**Brief:** Only those lines running from the line that contains "non-Hodgkin's type, High" through the end of the material are to be written out, each exactly as shown.

┄┄┄┄┄┄┄┄┄┄┄┄┄┄┄┄┄┄┄┄

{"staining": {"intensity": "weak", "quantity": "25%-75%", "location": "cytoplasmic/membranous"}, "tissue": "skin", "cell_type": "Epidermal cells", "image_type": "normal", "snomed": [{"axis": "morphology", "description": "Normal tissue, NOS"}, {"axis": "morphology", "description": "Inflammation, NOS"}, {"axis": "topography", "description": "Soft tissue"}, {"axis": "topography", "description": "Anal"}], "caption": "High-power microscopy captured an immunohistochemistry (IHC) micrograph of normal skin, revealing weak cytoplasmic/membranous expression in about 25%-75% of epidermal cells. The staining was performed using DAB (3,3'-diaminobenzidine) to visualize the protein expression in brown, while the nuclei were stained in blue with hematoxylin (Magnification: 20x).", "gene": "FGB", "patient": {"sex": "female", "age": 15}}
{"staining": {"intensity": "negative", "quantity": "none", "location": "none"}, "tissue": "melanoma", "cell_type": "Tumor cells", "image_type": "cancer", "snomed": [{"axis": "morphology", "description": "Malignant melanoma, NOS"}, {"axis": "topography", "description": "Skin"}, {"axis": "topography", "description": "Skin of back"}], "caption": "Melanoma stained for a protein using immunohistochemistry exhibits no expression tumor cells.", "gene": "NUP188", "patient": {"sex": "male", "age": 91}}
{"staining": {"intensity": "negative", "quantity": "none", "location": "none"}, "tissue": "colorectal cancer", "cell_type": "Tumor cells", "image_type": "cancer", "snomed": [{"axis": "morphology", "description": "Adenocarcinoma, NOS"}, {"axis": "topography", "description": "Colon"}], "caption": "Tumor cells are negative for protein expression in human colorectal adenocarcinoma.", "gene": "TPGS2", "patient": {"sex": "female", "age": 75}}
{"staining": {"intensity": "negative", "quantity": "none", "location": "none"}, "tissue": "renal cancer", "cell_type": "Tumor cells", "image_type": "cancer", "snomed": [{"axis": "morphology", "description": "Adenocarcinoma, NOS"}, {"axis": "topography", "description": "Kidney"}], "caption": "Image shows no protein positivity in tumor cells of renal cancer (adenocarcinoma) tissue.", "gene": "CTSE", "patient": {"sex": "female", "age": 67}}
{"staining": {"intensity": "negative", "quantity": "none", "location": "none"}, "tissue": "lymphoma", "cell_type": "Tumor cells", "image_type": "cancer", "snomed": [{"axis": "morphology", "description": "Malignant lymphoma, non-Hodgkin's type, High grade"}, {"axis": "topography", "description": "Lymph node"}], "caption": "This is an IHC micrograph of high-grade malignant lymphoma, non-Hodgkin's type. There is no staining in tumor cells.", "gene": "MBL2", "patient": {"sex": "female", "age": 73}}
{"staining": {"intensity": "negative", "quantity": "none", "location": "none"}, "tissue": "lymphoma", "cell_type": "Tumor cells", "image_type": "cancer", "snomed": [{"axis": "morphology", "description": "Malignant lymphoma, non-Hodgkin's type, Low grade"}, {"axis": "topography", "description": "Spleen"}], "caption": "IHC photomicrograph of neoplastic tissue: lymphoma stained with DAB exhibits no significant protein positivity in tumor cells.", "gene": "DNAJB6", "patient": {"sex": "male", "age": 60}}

┄┄┄┄┄┄┄┄┄┄┄┄┄┄┄┄┄┄┄┄

**Your solution:**
{"staining": {"intensity": "negative", "quantity": "none", "location": "none"}, "tissue": "lymphoma", "cell_type": "Tumor cells", "image_type": "cancer", "snomed": [{"axis": "morphology", "description": "Malignant lymphoma, non-Hodgkin's type, High grade"}, {"axis": "topography", "description": "Lymph node"}], "caption": "This is an IHC micrograph of high-grade malignant lymphoma, non-Hodgkin's type. There is no staining in tumor cells.", "gene": "MBL2", "patient": {"sex": "female", "age": 73}}
{"staining": {"intensity": "negative", "quantity": "none", "location": "none"}, "tissue": "lymphoma", "cell_type": "Tumor cells", "image_type": "cancer", "snomed": [{"axis": "morphology", "description": "Malignant lymphoma, non-Hodgkin's type, Low grade"}, {"axis": "topography", "description": "Spleen"}], "caption": "IHC photomicrograph of neoplastic tissue: lymphoma stained with DAB exhibits no significant protein positivity in tumor cells.", "gene": "DNAJB6", "patient": {"sex": "male", "age": 60}}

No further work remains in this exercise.